** Task objective **
Please reproduce the captcha discussion below word for word, starting at "(And yes, I'm" up to and including "(some free pics).".

>> begin Excerpted text

Defeating Captcha
An anonymous reader pointed us at PWNtcha, a package that breaks various on-line captcha algorithms. The site provides numerous examples of easy (Paypal, and an older version of Slashdot make the list) and hard Captcha. It also links various sources explaining why Captcha is a bad idea.
A while ago, I remember hearing about how some spammers whould post the Yahoo Mail (or other free email services) Captchas on the registration forms on pr0n sites. The pr0n registrants would have to fill out the Captcha, but this would then be used by the spammer to get around the Captcha without any fancy software.
I doubt it. I'm willing to give him the benefit of the doubt and assume he's just trying to make sure what he's doing is responsible by releassing the code. And what he's doing at this site is mainly pointing out the weaknesses in some common captchas.
Helium balloons want to be free.
Interesting that an article talking about (among other things) why Captcha is a bad idea is submitted by an anonymous reader, who is forced to validate their human status every time they attempt to post.
(And yes, I'm aware that the submitter may be a member who has merely chosen to submit the story anonymously, but where would the joke be then?)
____
~ |rip/\/\aster /\/\onkey
While it is an interesting project from a hobbyist and academic standpoint, I'm not really sure what practical value it holds (unless the intent is to sell a mature algorithm to spammers, which is not the case since the project is being published). This is nothing more than a personal scripting project - no new forray into new concepts of computer science or pattern recognition; no new breakthroughs of computer-based heuristics.
Rex is 09 F9 11 02 9D 74 E3 5B D8 41 56 C5 63 56 88 C0
It's a cheap and scaleable method to defeat such algorithms. There will always be enough humans willing to do this for very little reward (some free pics).
Stop worrying about the risks of nuclear power and start worrying about the risks of not using nuclear power.
Audio captchas?

>> end Excerpted text
>> begin Data shown

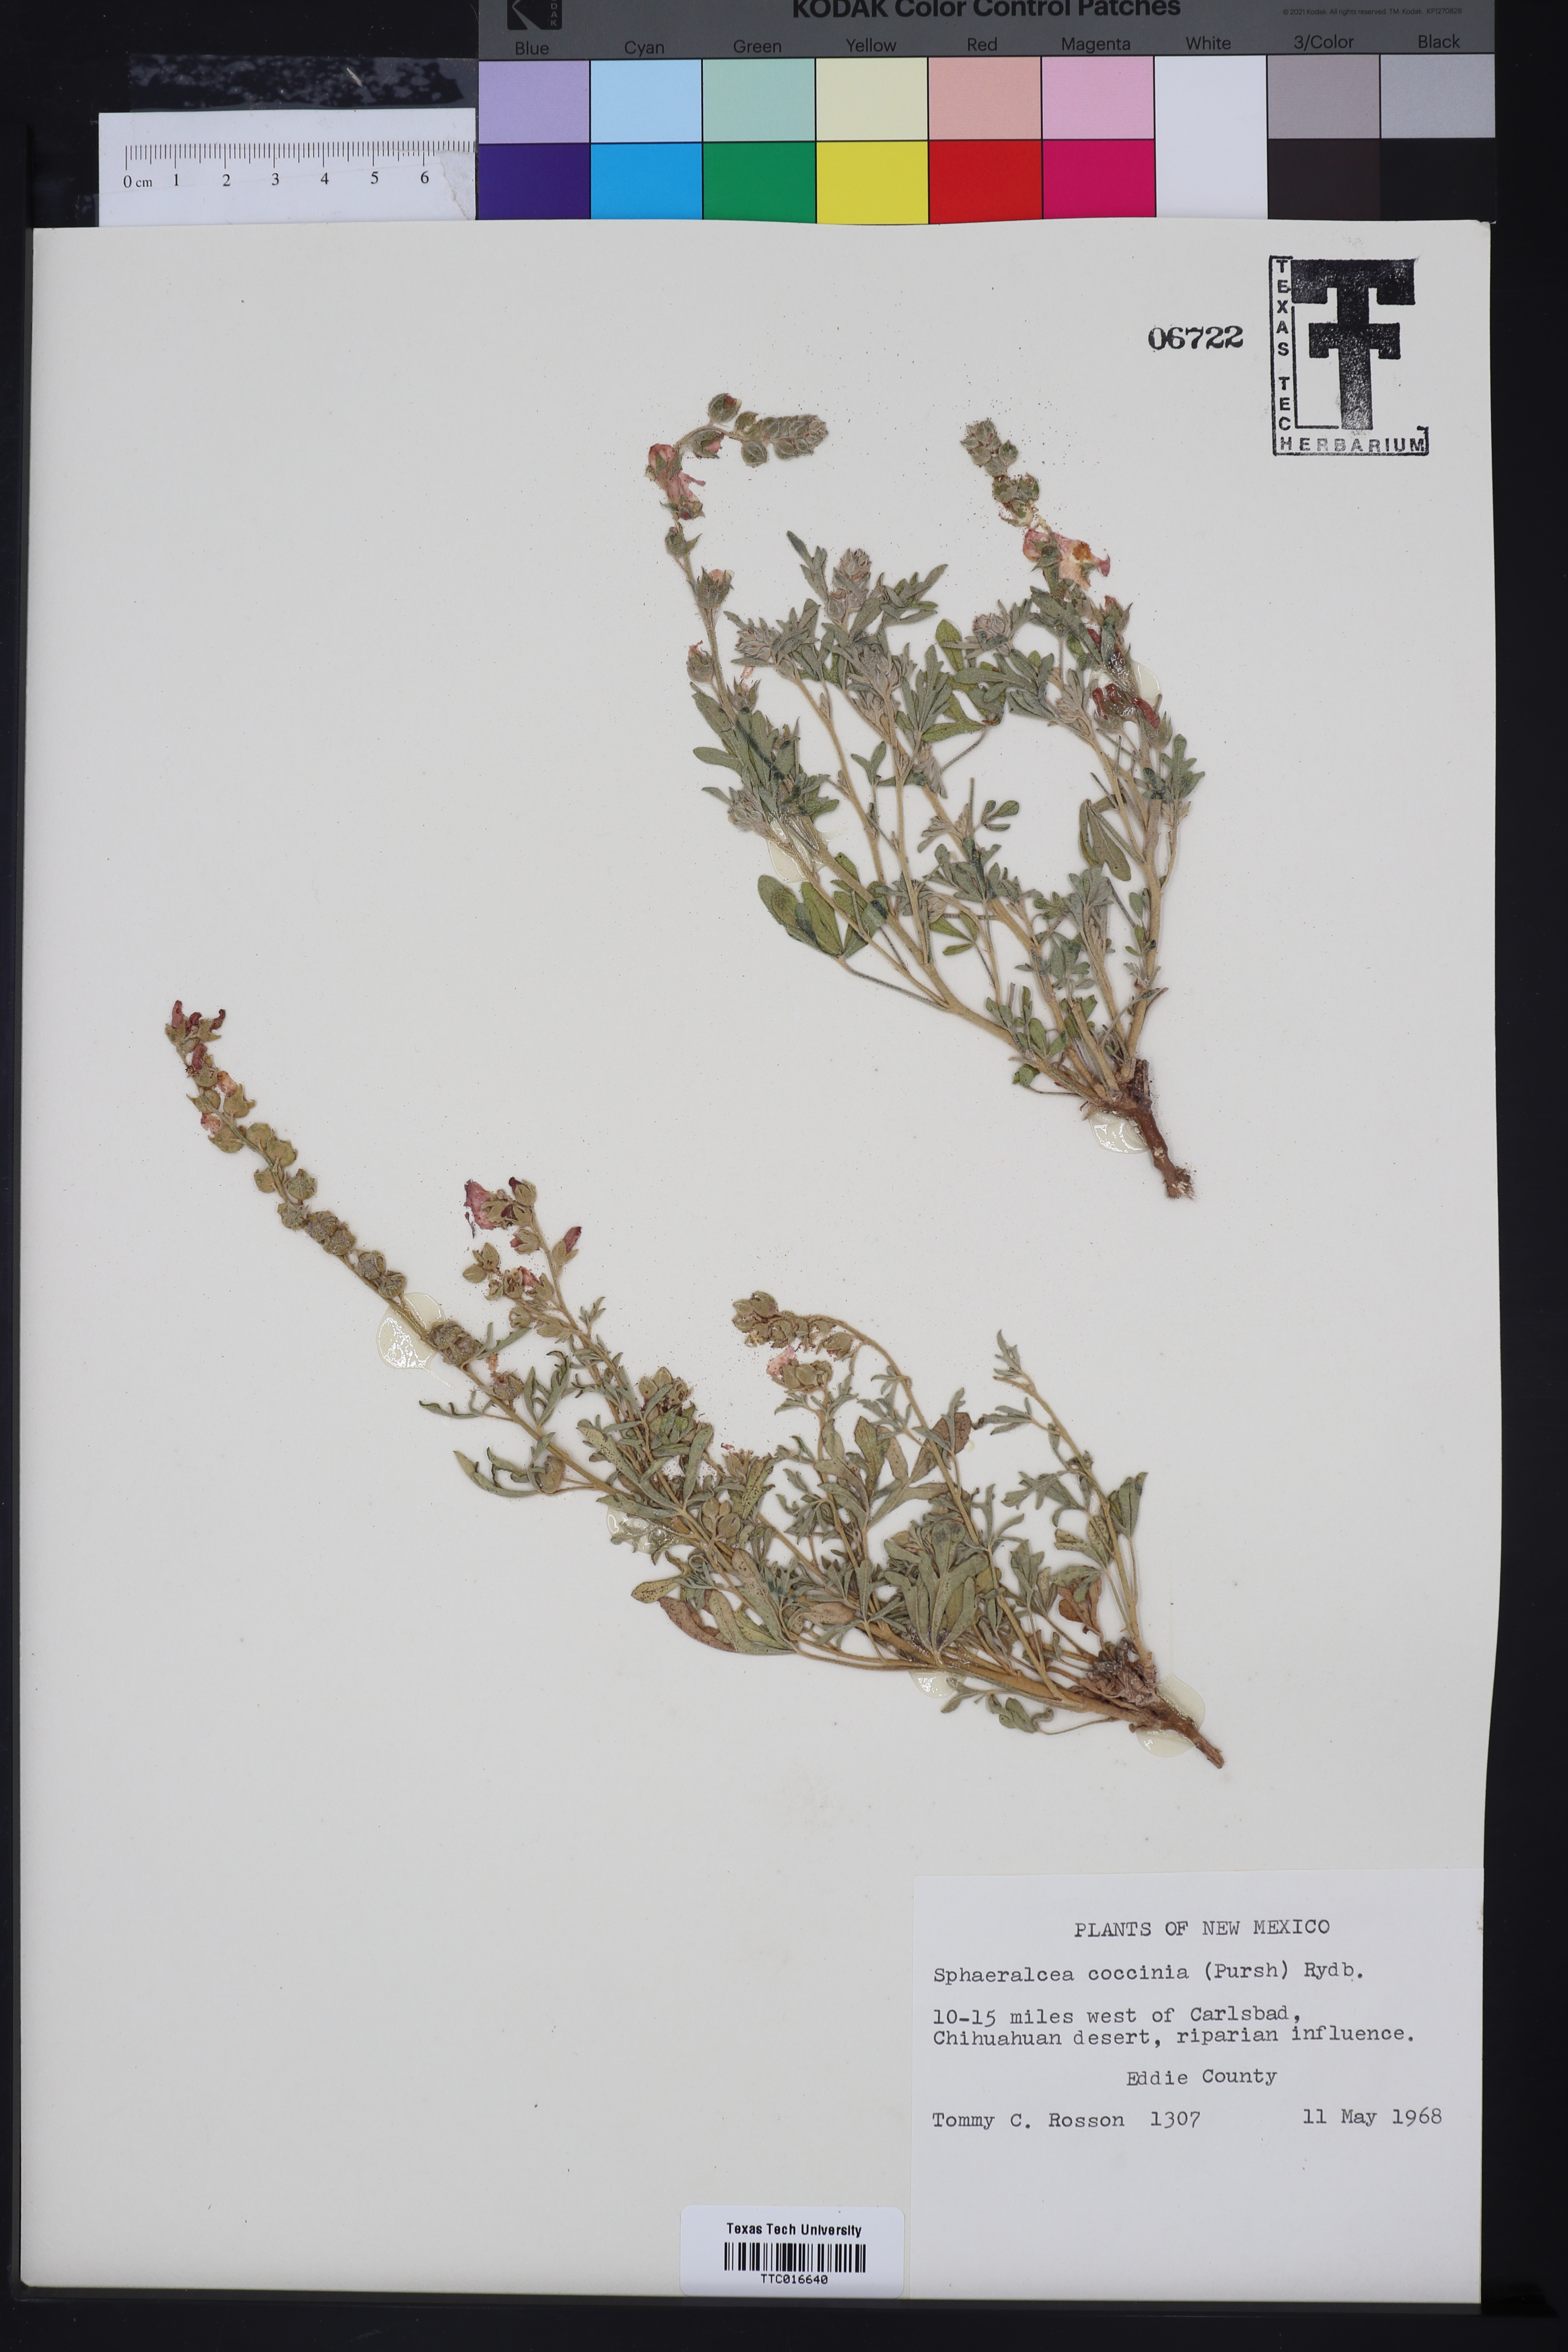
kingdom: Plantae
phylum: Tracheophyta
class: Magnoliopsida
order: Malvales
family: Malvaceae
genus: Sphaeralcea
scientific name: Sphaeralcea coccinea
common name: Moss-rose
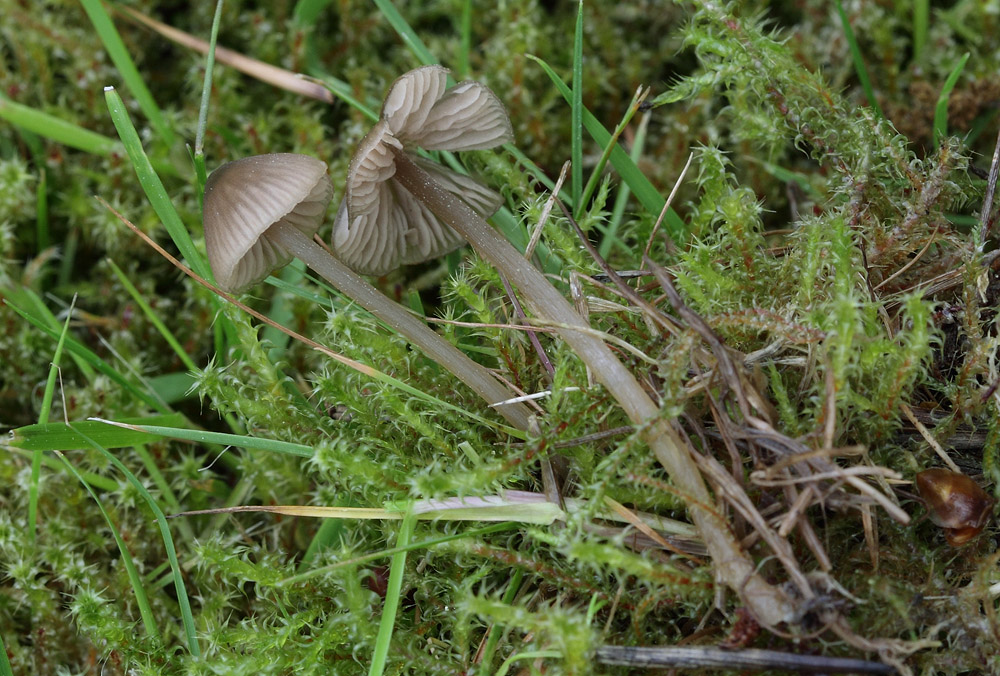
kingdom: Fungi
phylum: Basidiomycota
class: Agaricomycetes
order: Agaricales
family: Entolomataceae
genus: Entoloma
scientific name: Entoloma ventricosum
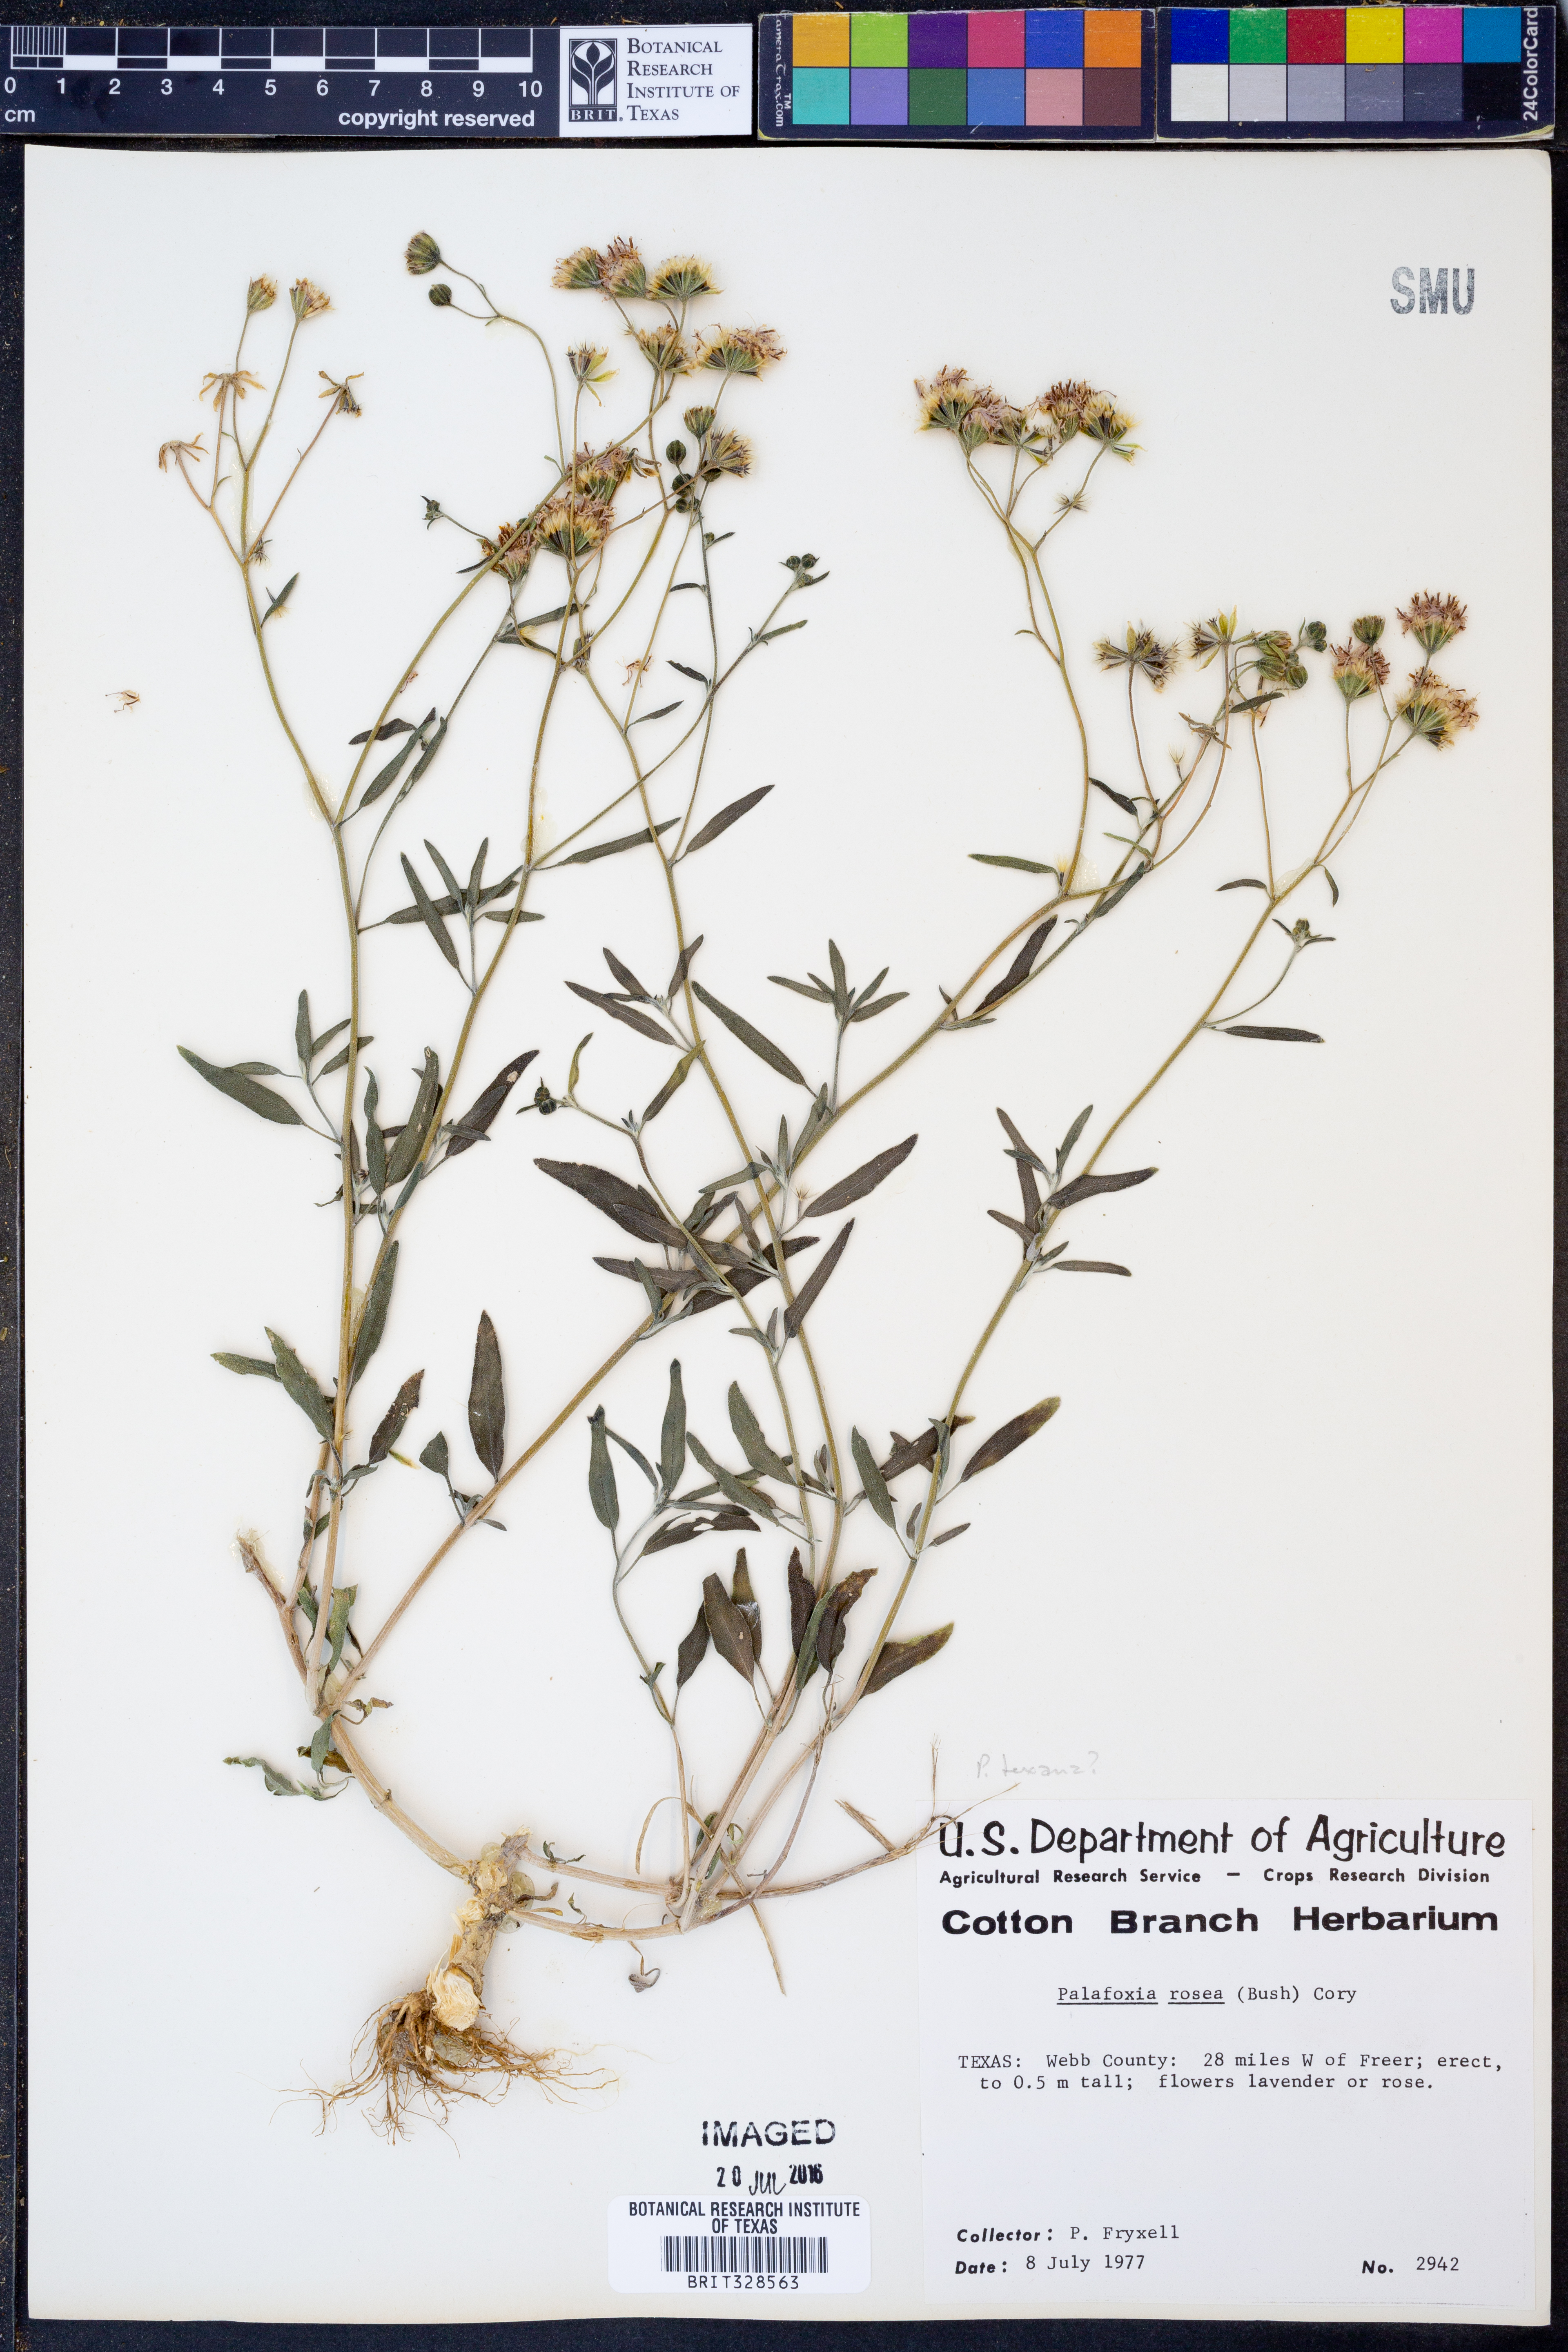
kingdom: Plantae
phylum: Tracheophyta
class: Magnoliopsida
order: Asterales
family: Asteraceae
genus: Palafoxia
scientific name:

>> end Data shown

** Answer for the task **
(And yes, I'm aware that the submitter may be a member who has merely chosen to submit the story anonymously, but where would the joke be then?)
____
~ |rip/\/\aster /\/\onkey
While it is an interesting project from a hobbyist and academic standpoint, I'm not really sure what practical value it holds (unless the intent is to sell a mature algorithm to spammers, which is not the case since the project is being published). This is nothing more than a personal scripting project - no new forray into new concepts of computer science or pattern recognition; no new breakthroughs of computer-based heuristics.
Rex is 09 F9 11 02 9D 74 E3 5B D8 41 56 C5 63 56 88 C0
It's a cheap and scaleable method to defeat such algorithms. There will always be enough humans willing to do this for very little reward (some free pics).